As has happened before, Andrew Morton questioned the value of these tracepoints. He tends not to see the need for this sort of instrumentation, seeing it instead as debugging code which is generally useful to a single developer. Beyond that, Andrew asks, why can't the relevant information be added to /proc/vmstat, which is an established interface for the provision of memory management information to user space?

There are a couple of answers to that question. One is that /proc/vmstat has a number of limitations; it cannot be used, for example, to monitor the memory-management footprint of a specific set of processes. It is, in essence, pre-cooked information about memory management in the system as a whole; if a developer needs information which cannot be found there, that information will be almost impossible to get. Tracepoints, instead, provide much more specific information which can be filtered to give more precise views of the system. Mel bashed out one demonstration: a SystemTap script which uses the tracepoints to create a list of which processes are causing the most page allocations.
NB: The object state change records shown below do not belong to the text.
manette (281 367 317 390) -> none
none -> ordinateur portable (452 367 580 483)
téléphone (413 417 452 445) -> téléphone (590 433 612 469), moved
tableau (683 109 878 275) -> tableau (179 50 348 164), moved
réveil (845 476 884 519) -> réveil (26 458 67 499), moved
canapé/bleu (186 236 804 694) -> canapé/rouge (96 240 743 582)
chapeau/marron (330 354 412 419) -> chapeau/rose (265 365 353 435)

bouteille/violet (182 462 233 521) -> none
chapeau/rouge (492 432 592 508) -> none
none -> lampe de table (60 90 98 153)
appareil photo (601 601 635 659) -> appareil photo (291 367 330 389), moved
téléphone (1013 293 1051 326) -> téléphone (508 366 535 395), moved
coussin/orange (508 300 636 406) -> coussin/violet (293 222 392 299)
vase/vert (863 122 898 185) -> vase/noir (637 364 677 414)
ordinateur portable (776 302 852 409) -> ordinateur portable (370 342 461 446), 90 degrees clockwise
Ingo Molnar posted a lengthy set of examples of what could be done with tracepoints; some of these were later taken by Mel and incorporated into a document on simple tracepoint use. These examples merit a look; they show just how quickly and how far the instrumentation of the Linux kernel (and associated tools) have developed.
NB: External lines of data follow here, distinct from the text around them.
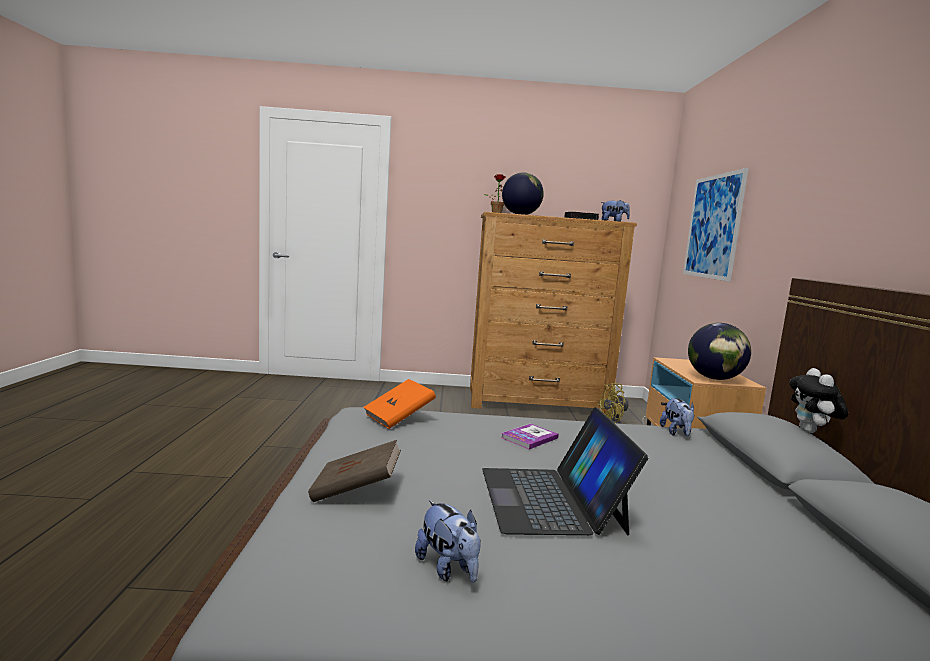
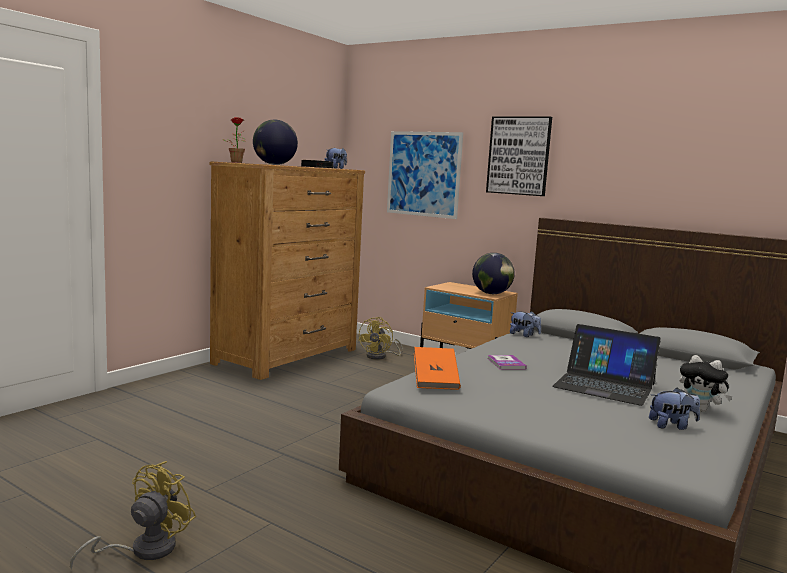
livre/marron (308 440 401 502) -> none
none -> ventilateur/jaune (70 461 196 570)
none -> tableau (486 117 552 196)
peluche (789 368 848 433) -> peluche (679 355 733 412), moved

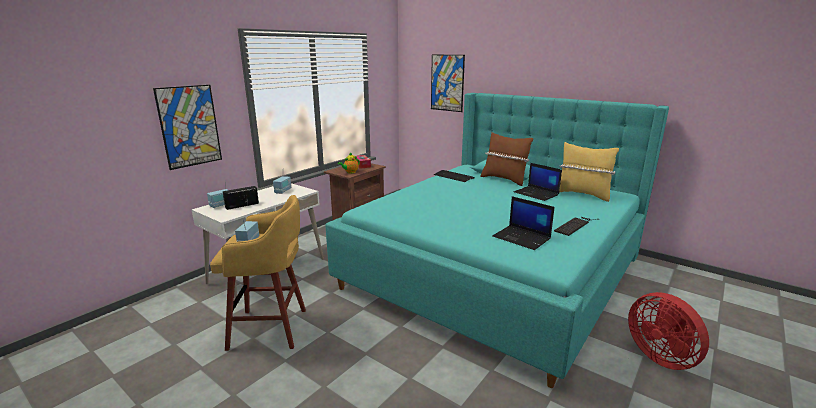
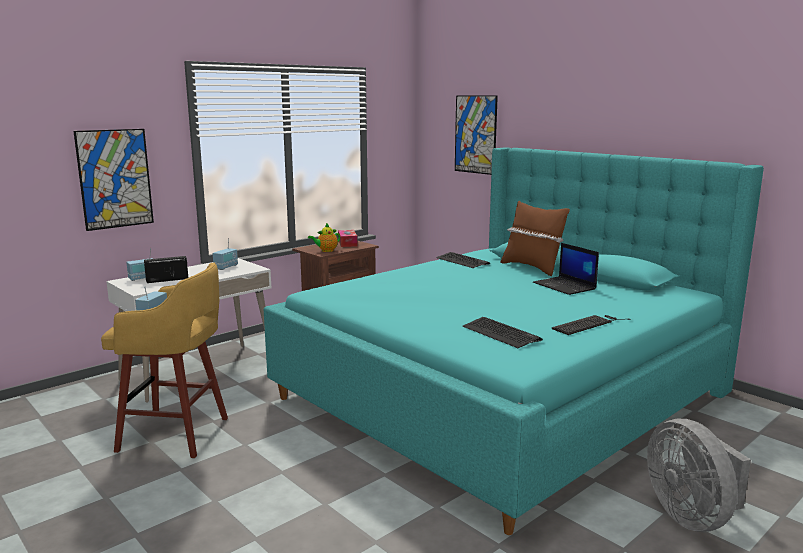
coussin/jaune (559 142 619 202) -> none
ordinateur portable (492 196 555 250) -> clavier (463 317 543 348)
ventilateur/rouge (628 292 709 370) -> ventilateur/gris (647 419 751 532)

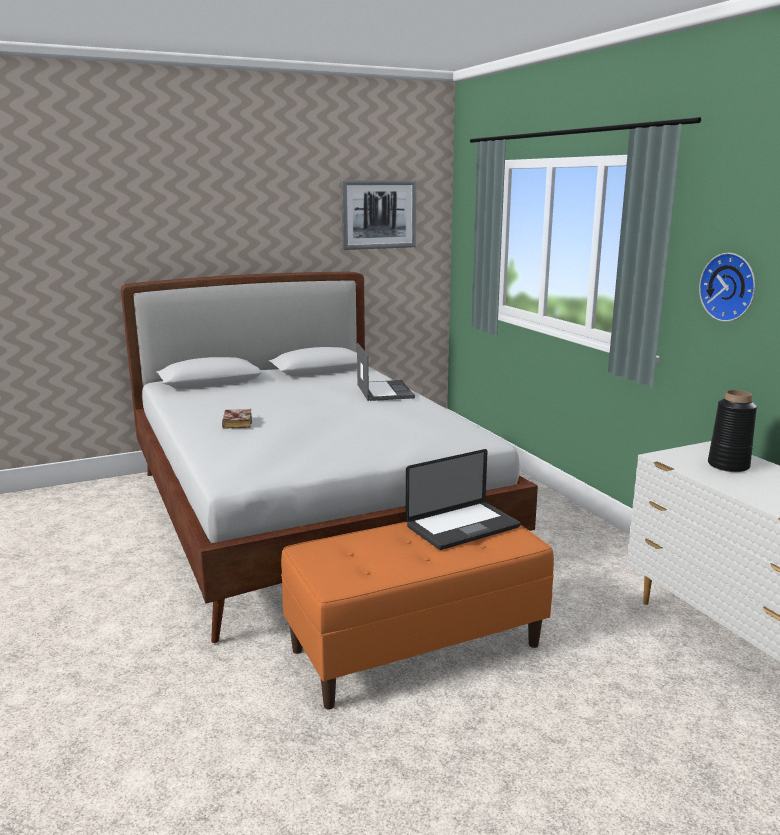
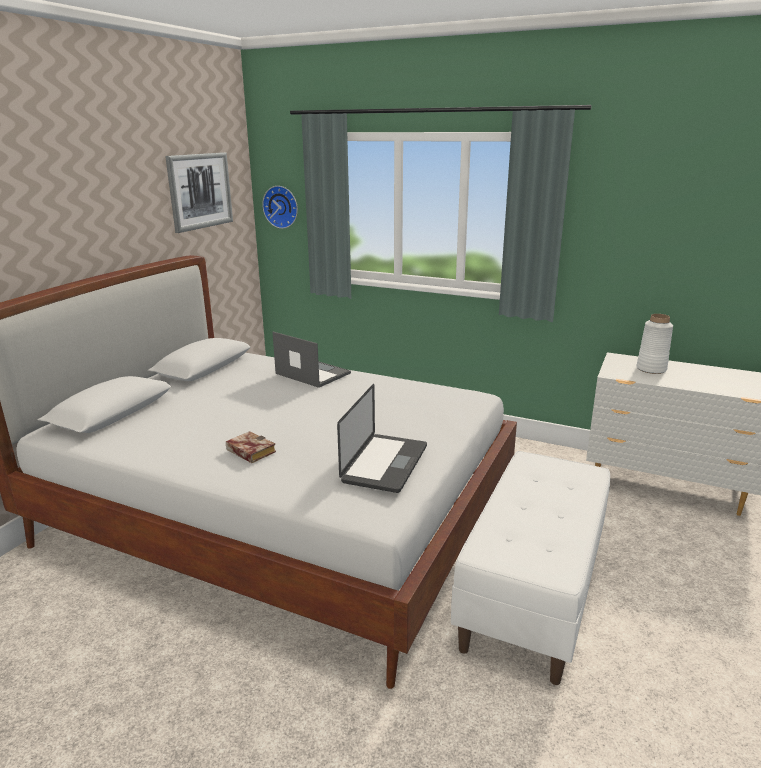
ordinateur portable (405 449 520 550) -> ordinateur portable (337 384 427 493), moved
horloge murale (699 253 755 322) -> horloge murale (262 186 298 229), moved
banc/orange (281 506 554 709) -> banc/blanc (451 451 610 685)
vase/noir (708 390 757 472) -> vase/blanc (637 314 673 374)

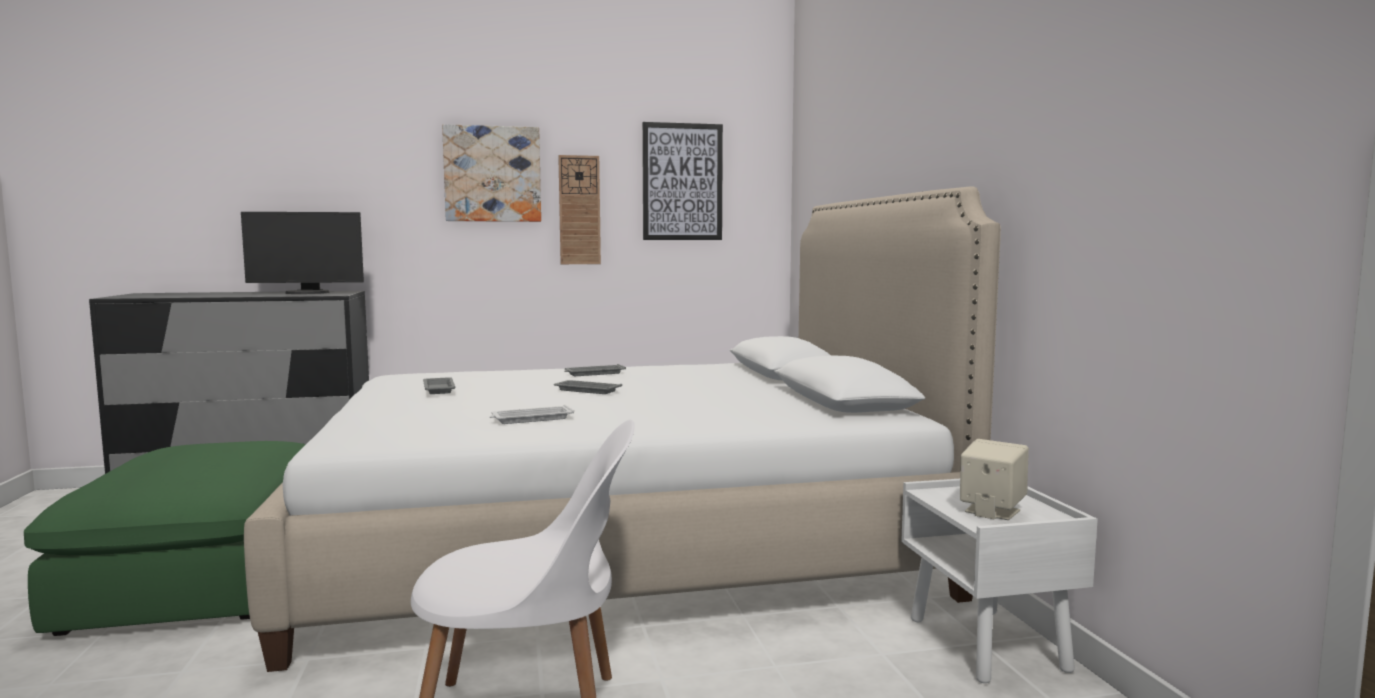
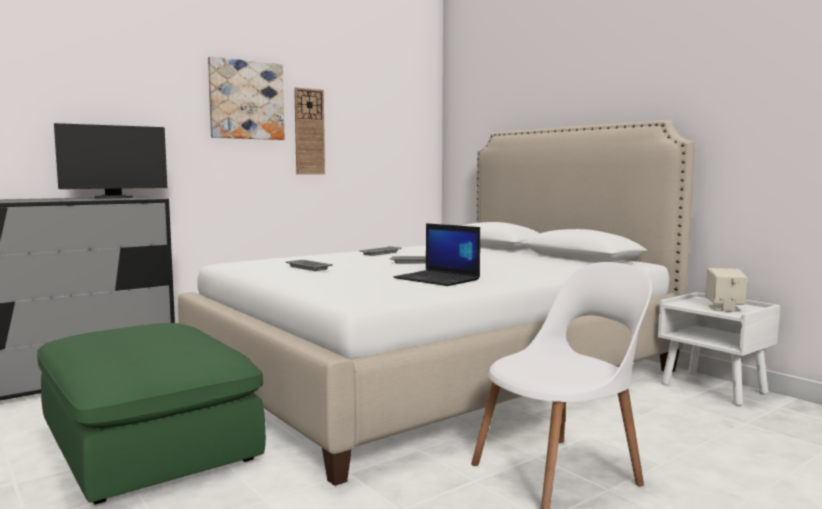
tableau (642 122 723 240) -> none
plateau/blanc (490 405 574 424) -> ordinateur portable (394 223 480 286)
One of the key secrets for quick use of tracepoints is the perf tool which is shipped with the kernel as of 2.6.31-rc1. This tool was written as part of the performance monitoring subsystem; it can be used, for example, to run a program and report on the number of cache misses sustained during its execution. One of the features slipped into the performance counter subsystem was the ability to treat tracepoint events like performance counter events. One must set the CONFIG_EVENT_PROFILE configuration option; after that, perf can work with tracepoint events in exactly the same way it manages counter events.
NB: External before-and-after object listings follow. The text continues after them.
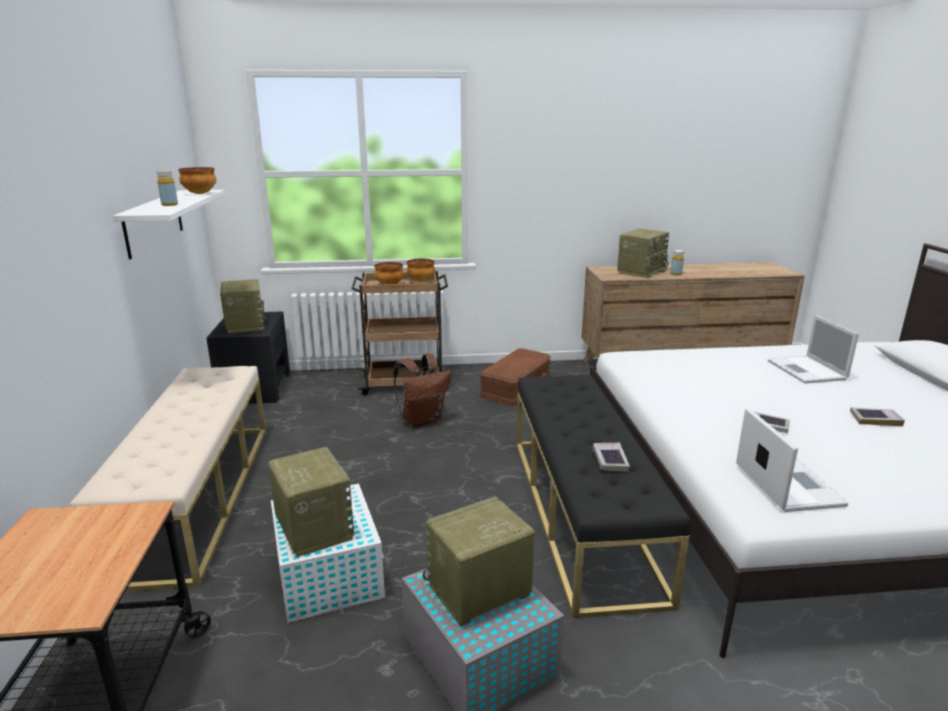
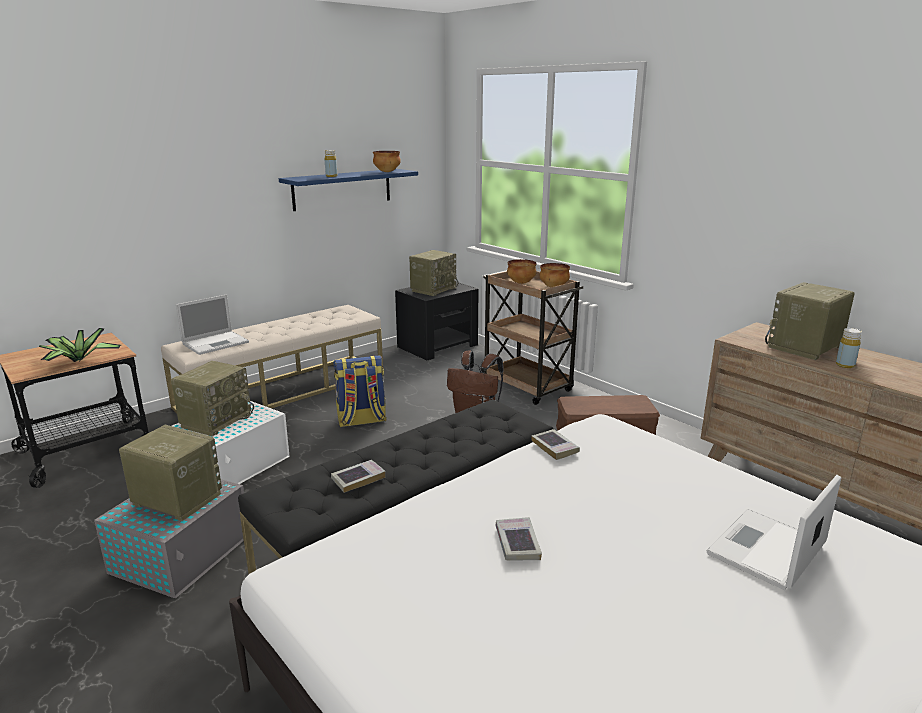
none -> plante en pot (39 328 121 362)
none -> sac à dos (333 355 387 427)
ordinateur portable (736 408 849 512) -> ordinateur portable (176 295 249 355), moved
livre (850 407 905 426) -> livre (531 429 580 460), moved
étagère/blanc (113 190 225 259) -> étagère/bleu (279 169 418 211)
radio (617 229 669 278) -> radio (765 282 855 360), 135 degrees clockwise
With that in place, and a working perf binary, one can start by seeing which tracepoint events are available on the system:

    $ perf list
      ...
      ext4:ext4_sync_fs                        [Tracepoint event]
      kmem:kmalloc                             [Tracepoint event]
      kmem:kmem_cache_alloc                    [Tracepoint event]
      kmem:kmalloc_node                        [Tracepoint event]
      kmem:kmem_cache_alloc_node               [Tracepoint event]
      kmem:kfree                               [Tracepoint event]
      kmem:kmem_cache_free                     [Tracepoint event]
      ftrace:kmem_free                         [Tracepoint event]
      ...

How many kmalloc() calls are happening on a system? The question can be answered with:

    $ perf stat -a -e kmem:kmalloc sleep 10

     Performance counter stats for 'sleep 10':

           4119  kmem:kmalloc            

     10.001645968  seconds time elapsed

So your editor's mostly idle system was calling kmalloc() almost 420 times per second. The -a option gives whole-system results, but perf can also look at specific processes. Monitoring allocations during the building of the perf tool gives:

    $ perf stat -e kmem:kmalloc make
      ...
 Performance counter stats for 'make':

           5554  kmem:kmalloc            

  2.999255416  seconds time elapsed

More detail can be had be recording data and analyzing it afterward:

    $ perf record -c 1 -e kmem:kmalloc make
      ...
    $ perf report
    # Samples: 6689
    #
    # Overhead          Command                         Shared Object  Symbol
    # ........  ...............  ....................................  ......
    #
      19.43%             make  /lib64/libc-2.10.1.so                 [.] __getdents64
      12.32%               sh  /lib64/libc-2.10.1.so                 [.] __execve
      10.29%              gcc  /lib64/libc-2.10.1.so                 [.] __execve
       7.53%              cc1  /lib64/libc-2.10.1.so                 [.] __GI___libc_open
       5.02%              cc1  /lib64/libc-2.10.1.so                 [.] __execve
       4.41%               sh  /lib64/libc-2.10.1.so                 [.] __GI___libc_open
       3.45%               sh  /lib64/libc-2.10.1.so                 [.] fork
       3.27%               sh  /lib64/ld-2.10.1.so                   [.] __mmap
       3.11%               as  /lib64/libc-2.10.1.so                 [.] __execve
       2.92%             make  /lib64/libc-2.10.1.so                 [.] __GI___vfork
       2.65%              gcc  /lib64/libc-2.10.1.so                 [.] __GI___vfork

Conclusion: the largest source of kmalloc() calls in a simple compilation process is getdents(), called from make, followed by the execve() calls needed to run the compiler.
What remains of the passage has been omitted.